Reading passage =>

Enbridge’s CEO has a lot to say about Canada’s lack of LNG development

It’s almost as if he’s making a business case for LNG. Imagine that. You know, the same thing the prime minister said there was no business case for? This is the verbatim speech he gave on Friday in Toronto.

Energy Transition Podcast Ep. 84: Coal is back – in fact, it was never gone.

Here’s something new – the Kindersley area took over half the dollars in the Crown petroleum right land sale last week. That’s highly unusual.

And, of course the Just about but not quite complete TMX pipeline will desecrate a sacred site.

17 Replies to “Enbridge’s CEO has a lot to say about Canada’s lack of LNG development”

    1. What a great clip.
      I have to push aside my complaints about the accuracy of Sitting Bull speaking perfect English or at least the idea that he’d have understood many of the flowery terms and words thrown his way but that doesn’t take away from the truth of the colonel’s position. Natives didn’t just appear from nowhere. They fought with other tribes and to pretend that they all lived like hippies on a commune for thousands of years before Europeans arrived is amazingly dumb.
      I like it and will now have to go watch that show 🙂

      1. You’ll want to read up on the Iroquoi. They probably have the all-time record for genociding other tribges/nations, even before whithey showed up. The history of New France is the history of that small colony allying with other Indian tribes or Nations to defeat them. New France was almost wiped out by the Iroquoi. Oh, and then they allied with the Brits. I guess Canada’s indigenous peoples should remember that they owe much of their present situation to those Iroquoi

  1. So big chief wants more wampum to allow oil and gas to flow through their reserve?
    We should really take this seriously as he’s a “knowledge keeper” which is short hand for “I make stuff up and call it history”.
    I’ll believe some small part of what they say about the land when they stop using oil, gas and all modern comforts that come from oil/gas and electricity.

    1. Beat me to it. Knowledge Keeper, in a culture that had no written language. I love the combination of numbers, letter and icons the media uses to write a Native word. Q7tks’lsx’tl.

      It’s all shorthand for , give me money. I suppose sacredness has a price.

      1. We had compulsory indigenous training at work. The package is government-approved. There was a section about these knowledge-keepers and that they learn every word without error from generation to generation and it’s I-kid-you-not 100% accurate, etc etc. I don’t remember seing a section about slavery, torture and human sacrifice though. They could at least have listed the number of saints they had the Church cannonize subsequent to being torture and killed by Indians.

  2. Meh.
    Still playing lip service to the fraud of the climate change scam and pretending that “something must be done”.

    Energy companies need to push back against the fraud instead of trying to appease the fraudsters.

  3. “It’s a serious law,” said Mike McKenzie, a SecwĂ©pemc knowledge keeper.”

    Who elected you to anything, Mikey? What are the criteria for being a ‘knowledge keeper’? How do we know that you’re not just making this BS up the way you people invented a fairy tale of hundreds of childrens graves?

    1. I wonder why the “knowledge keepers” don’t fix all the water problems on the reserves …. asking for a friend??

  4. Are you sure this speech happened, Brian?

    I mean, I checked the Canadian Association of Petroleum Producers site, and it’s not there. I’m so surprised! (Eye roll)

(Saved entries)
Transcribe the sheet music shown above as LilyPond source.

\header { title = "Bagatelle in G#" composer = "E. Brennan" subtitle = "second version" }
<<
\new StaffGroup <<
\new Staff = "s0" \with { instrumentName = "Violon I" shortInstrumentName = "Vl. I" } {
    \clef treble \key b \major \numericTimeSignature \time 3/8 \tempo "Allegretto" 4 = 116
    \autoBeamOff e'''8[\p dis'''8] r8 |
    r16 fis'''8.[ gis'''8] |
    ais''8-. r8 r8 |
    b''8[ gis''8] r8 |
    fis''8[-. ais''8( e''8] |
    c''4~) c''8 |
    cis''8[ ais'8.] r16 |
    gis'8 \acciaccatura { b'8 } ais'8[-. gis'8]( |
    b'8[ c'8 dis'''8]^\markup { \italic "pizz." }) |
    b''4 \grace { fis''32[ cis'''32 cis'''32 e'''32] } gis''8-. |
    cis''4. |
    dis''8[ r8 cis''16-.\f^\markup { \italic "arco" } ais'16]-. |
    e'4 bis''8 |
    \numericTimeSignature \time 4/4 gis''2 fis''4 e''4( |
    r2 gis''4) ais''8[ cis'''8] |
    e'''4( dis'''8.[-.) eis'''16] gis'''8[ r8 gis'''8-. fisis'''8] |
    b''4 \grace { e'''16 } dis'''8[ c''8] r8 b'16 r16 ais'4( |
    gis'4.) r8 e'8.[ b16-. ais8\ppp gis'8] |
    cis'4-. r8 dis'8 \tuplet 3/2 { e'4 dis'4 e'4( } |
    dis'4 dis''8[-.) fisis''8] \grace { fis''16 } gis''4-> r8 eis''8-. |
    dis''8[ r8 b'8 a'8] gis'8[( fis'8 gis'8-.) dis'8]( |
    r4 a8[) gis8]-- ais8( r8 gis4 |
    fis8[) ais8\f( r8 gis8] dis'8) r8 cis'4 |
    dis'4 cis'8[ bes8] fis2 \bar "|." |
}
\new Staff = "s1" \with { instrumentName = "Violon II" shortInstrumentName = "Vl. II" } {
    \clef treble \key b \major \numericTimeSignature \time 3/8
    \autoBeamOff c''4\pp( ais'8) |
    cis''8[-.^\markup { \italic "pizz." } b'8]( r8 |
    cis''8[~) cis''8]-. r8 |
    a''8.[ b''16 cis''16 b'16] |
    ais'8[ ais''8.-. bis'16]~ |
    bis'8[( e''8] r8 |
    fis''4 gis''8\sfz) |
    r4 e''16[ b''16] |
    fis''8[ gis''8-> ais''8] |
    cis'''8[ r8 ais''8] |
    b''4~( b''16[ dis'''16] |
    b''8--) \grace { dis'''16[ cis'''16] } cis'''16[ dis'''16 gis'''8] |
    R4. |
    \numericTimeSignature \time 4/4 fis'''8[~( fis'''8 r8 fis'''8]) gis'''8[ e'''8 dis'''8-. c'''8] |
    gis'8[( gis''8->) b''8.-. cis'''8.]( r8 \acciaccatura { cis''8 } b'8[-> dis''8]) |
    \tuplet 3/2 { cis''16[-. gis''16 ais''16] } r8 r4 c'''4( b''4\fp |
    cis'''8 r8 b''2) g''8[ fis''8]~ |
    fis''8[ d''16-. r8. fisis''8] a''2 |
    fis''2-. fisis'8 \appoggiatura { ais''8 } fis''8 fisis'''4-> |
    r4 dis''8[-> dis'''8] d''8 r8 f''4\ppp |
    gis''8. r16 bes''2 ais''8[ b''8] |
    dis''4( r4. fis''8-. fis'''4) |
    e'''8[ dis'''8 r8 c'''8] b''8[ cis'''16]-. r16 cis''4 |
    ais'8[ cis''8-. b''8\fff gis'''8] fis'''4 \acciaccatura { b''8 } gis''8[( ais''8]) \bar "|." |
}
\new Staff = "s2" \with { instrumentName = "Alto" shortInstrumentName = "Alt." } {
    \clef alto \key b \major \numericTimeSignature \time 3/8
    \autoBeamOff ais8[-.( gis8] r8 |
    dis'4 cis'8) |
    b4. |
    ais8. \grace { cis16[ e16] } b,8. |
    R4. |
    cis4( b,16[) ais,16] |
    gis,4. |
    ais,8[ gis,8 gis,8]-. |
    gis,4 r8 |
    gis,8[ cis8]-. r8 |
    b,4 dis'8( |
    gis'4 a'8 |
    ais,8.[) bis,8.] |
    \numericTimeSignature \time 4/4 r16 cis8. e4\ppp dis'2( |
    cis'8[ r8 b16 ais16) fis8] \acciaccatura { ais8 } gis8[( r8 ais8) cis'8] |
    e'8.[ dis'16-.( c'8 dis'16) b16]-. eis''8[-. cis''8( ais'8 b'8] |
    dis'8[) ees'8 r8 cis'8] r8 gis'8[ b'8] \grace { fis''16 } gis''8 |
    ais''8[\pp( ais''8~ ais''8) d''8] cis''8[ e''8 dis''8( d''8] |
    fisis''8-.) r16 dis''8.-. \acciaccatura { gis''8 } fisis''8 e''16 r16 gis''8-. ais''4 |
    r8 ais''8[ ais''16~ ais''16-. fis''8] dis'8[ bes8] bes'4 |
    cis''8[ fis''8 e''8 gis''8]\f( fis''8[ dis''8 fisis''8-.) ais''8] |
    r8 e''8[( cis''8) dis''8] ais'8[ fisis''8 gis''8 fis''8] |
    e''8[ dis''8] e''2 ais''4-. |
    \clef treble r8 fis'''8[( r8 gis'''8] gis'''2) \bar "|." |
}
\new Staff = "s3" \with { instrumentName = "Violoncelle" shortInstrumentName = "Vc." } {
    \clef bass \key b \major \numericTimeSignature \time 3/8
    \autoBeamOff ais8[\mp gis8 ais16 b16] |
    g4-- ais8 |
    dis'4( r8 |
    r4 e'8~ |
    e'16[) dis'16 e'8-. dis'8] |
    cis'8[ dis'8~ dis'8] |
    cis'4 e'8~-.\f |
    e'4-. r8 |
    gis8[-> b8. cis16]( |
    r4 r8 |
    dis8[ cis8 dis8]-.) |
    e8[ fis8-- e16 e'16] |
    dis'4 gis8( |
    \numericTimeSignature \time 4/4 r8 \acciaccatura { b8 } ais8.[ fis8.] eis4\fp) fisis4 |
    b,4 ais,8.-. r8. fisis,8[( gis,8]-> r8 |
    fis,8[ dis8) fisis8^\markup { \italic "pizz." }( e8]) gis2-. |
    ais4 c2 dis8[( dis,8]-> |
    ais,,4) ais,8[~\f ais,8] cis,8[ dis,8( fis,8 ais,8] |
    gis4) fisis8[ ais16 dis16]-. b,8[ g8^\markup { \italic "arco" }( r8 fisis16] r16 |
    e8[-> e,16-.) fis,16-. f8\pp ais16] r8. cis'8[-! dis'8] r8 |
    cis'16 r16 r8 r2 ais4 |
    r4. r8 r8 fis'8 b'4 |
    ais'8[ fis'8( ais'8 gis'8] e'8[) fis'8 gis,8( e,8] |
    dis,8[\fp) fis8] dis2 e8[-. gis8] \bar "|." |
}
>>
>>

Task to carry out => In the post about Enbridge's CEO and LNG, condense the paragraph beginning "Here's something new" into one shorter sentence that keeps its main facts.

Exercise result => In an unusual result, the Kindersley area took over half the dollars in last week's Crown petroleum right land sale.